Não adiantou voltar pela segunda vez na agência do Bairro Passo D'Areia, na Zona Norte de Porto Alegre. Mesmo com horário marcado, o comerciário Maurício Becker Pinheiro, 22 anos, retornou para casa de mãos abanando. Por conta da paralisação nacional dos médicos peritos do INSS, que hoje chega ao seu 48º dia, a perícia de Maurício, que seria ontem, foi novamente remarcada, desta vez para o dia
27 de outubro.
Com problemas de saúde, o jovem deixou o trabalho como gerente de um supermercado há três meses. Diagnosticado com depressão, não consegue fazer a perícia e, portanto, não recebe nem salário da empresa nem auxílio do INSS.
Coincidência
Por uma infeliz coincidência, sua primeira perícia havia sido marcada justamente para 4 de setembro, primeiro dia da greve da categoria.

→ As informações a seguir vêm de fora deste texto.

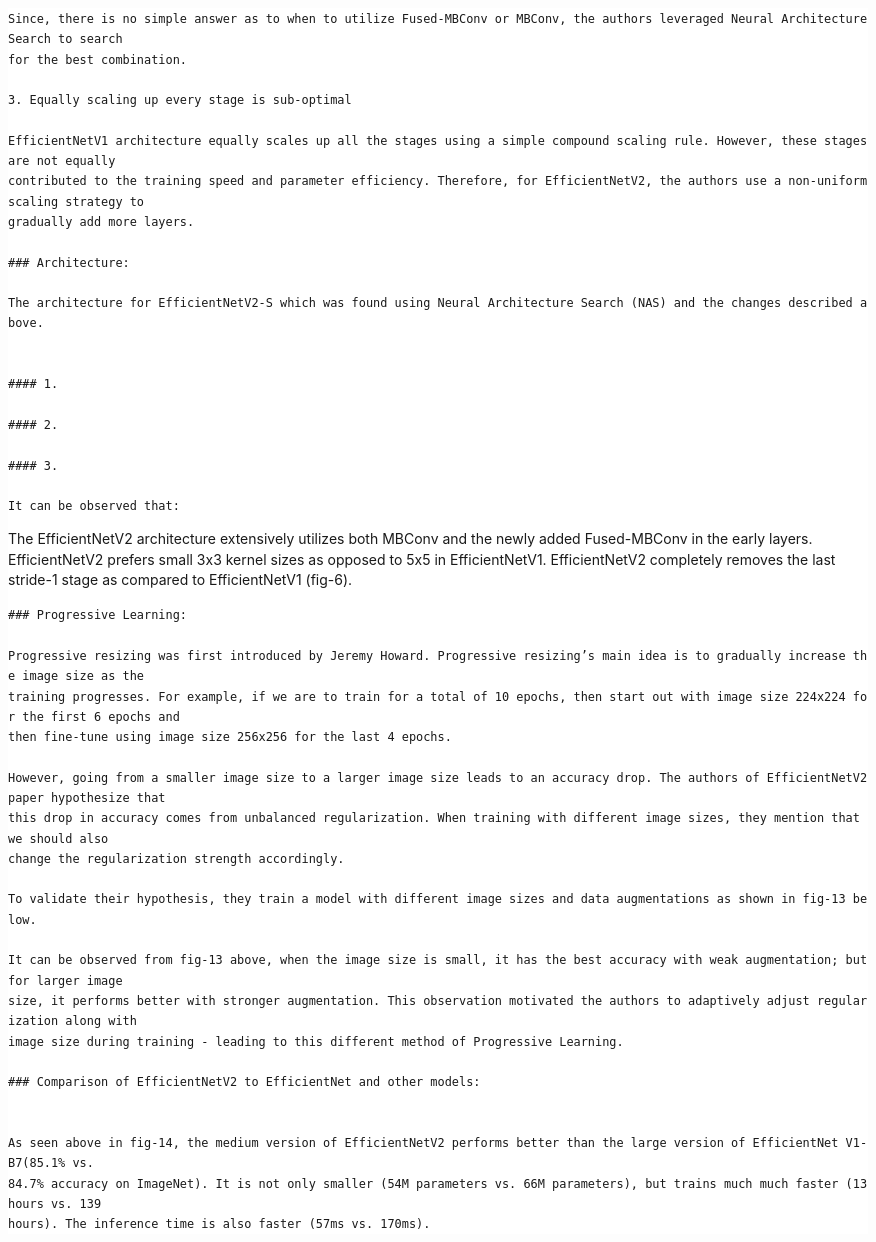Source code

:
 ```
Since, there is no simple answer as to when to utilize Fused-MBConv or MBConv, the authors leveraged Neural Architecture Search to search
for the best combination.

3. Equally scaling up every stage is sub-optimal

EfficientNetV1 architecture equally scales up all the stages using a simple compound scaling rule. However, these stages are not equally
contributed to the training speed and parameter efficiency. Therefore, for EfficientNetV2, the authors use a non-uniform scaling strategy to
gradually add more layers.

### Architecture:

The architecture for EfficientNetV2-S which was found using Neural Architecture Search (NAS) and the changes described above.


#### 1.

#### 2.

#### 3.

It can be observed that:

```
The EfficientNetV2 architecture extensively utilizes both MBConv and the newly added Fused-MBConv in the early layers.
EfficientNetV2 prefers small 3x3 kernel sizes as opposed to 5x5 in EfficientNetV1.
EfficientNetV2 completely removes the last stride-1 stage as compared to EfficientNetV1 (fig-6).
```
### Progressive Learning:

Progressive resizing was first introduced by Jeremy Howard. Progressive resizing’s main idea is to gradually increase the image size as the
training progresses. For example, if we are to train for a total of 10 epochs, then start out with image size 224x224 for the first 6 epochs and
then fine-tune using image size 256x256 for the last 4 epochs.

However, going from a smaller image size to a larger image size leads to an accuracy drop. The authors of EfficientNetV2 paper hypothesize that
this drop in accuracy comes from unbalanced regularization. When training with different image sizes, they mention that we should also
change the regularization strength accordingly.

To validate their hypothesis, they train a model with different image sizes and data augmentations as shown in fig-13 below.

It can be observed from fig-13 above, when the image size is small, it has the best accuracy with weak augmentation; but for larger image
size, it performs better with stronger augmentation. This observation motivated the authors to adaptively adjust regularization along with
image size during training - leading to this different method of Progressive Learning.

### Comparison of EfficientNetV2 to EfficientNet and other models:


As seen above in fig-14, the medium version of EfficientNetV2 performs better than the large version of EfficientNet V1-B7(85.1% vs.
84.7% accuracy on ImageNet). It is not only smaller (54M parameters vs. 66M parameters), but trains much much faster (13 hours vs. 139
hours). The inference time is also faster (57ms vs. 170ms).
```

- Meu filho precisa passar pela perícia para comprovar que não pode trabalhar no momento. Primeiro, marcamos para setembro, depois, remarcamos para esta terça-feira. Agora, mais uma vez, vamos aguardar a nova data - conta o aposentado Assis Rogério Pinheiro, 51 anos, pai de Maurício e que o está ajudando nos trâmites.
Segundo ele, a família está gastando muito com remédios para recuperar Maurício. O auxílio-doença faz falta.
- Se não reclamarmos, nada muda, nada acontece ou melhora. Somos atendidos aqui como se eles prestassem um favor para nós. Isso não é um favor, é direito. Pagamos impostos para isso - desabafa.
Negociação parada
O drama de Maurício é compartilhado por milhares de gaúchos. Segundo a Associação Nacional de Médicos Peritos da Previdência Social (ANMP), mais de 97 mil atendimentos deixaram de ser realizados no Estado devido à paralisação. Os profissionais reivindicam aumento de 27% e modificação no plano de carreira. As negociações com o governo, afirma a ANMP, pouco evoluíram.
Enquanto isso, segurados como Camila Carlos da Silva, 33 anos, auxiliar administrativa que precisa renovar o auxílio-doença a cada seis meses, devido a uma depressão pós-parto, sofrem com os efeitos da paralisação.
- Cheguei a ficar um mês sem receber por conta da greve. Eu já estava ficando apertada com as contas - fala.
Mais de 97 mil perícias atrasadas
De braços cruzados há 48 dias, os médicos peritos do Rio Grande do Sul já deixaram realizar 97.440 atendimentos nas agências do INSS. O cálculo é feito com base em dados da ANMP: são 210 peritos parados no Estado, sendo que, cada um realiza, por dia, uma média de 14,5 atendimentos - foram, até o momento, 32 dias úteis de greve.
O INSS não divulga dados estaduais relativos às perícias. Já os números nacionais de pessoas afetadas diferem. De acordo com o Instituto, mais de 450 mil perícias deixaram de ser feitas. Já a ANMP contabiliza 650 mil pessoas prejudicadas pela paralisação.
De acordo com a médica Clarissa Bassin, diretora da ANMP, o maior problema no Estado é a defasagem de pessoal.
A recomendação da Associação é que a categoria priorize os atendimentos de quem busca a primeira perícia, para que comecem a ganhar o benefício o quanto antes. Mesmo assim, muitas agências ainda estão com dificuldades neste controle de agenda.
A orientação do INSS
- Os segurados que agendaram perícia médica devem ligar para a Central Telefônica 135 e consultar previamente a situação do atendimento na unidade.
- Quem não for atendido em razão da paralisação dos peritos terá sua data de atendimento remarcada. O segurado poderá confirmar a nova data também por meio da Central 135.
- O INSS considerará a data originalmente agendada como a data de entrada do requerimento, a partir de quando serão gerados os efeitos financeiros nos benefícios.
Decisão garante pagamentos
A presidente do Instituto Brasileiro de Direito Previdenciário, Jane Lucia Berwanger, lembra que uma decisão da Justiça do Rio Grande do Sul garante que o auxílio-doença seja pago automaticamente caso o agendamento da perícia médica ultrapasse os 45 dias. Neste caso, o segurado pode procurar um advogado ou defensor público para garantir seus direitos.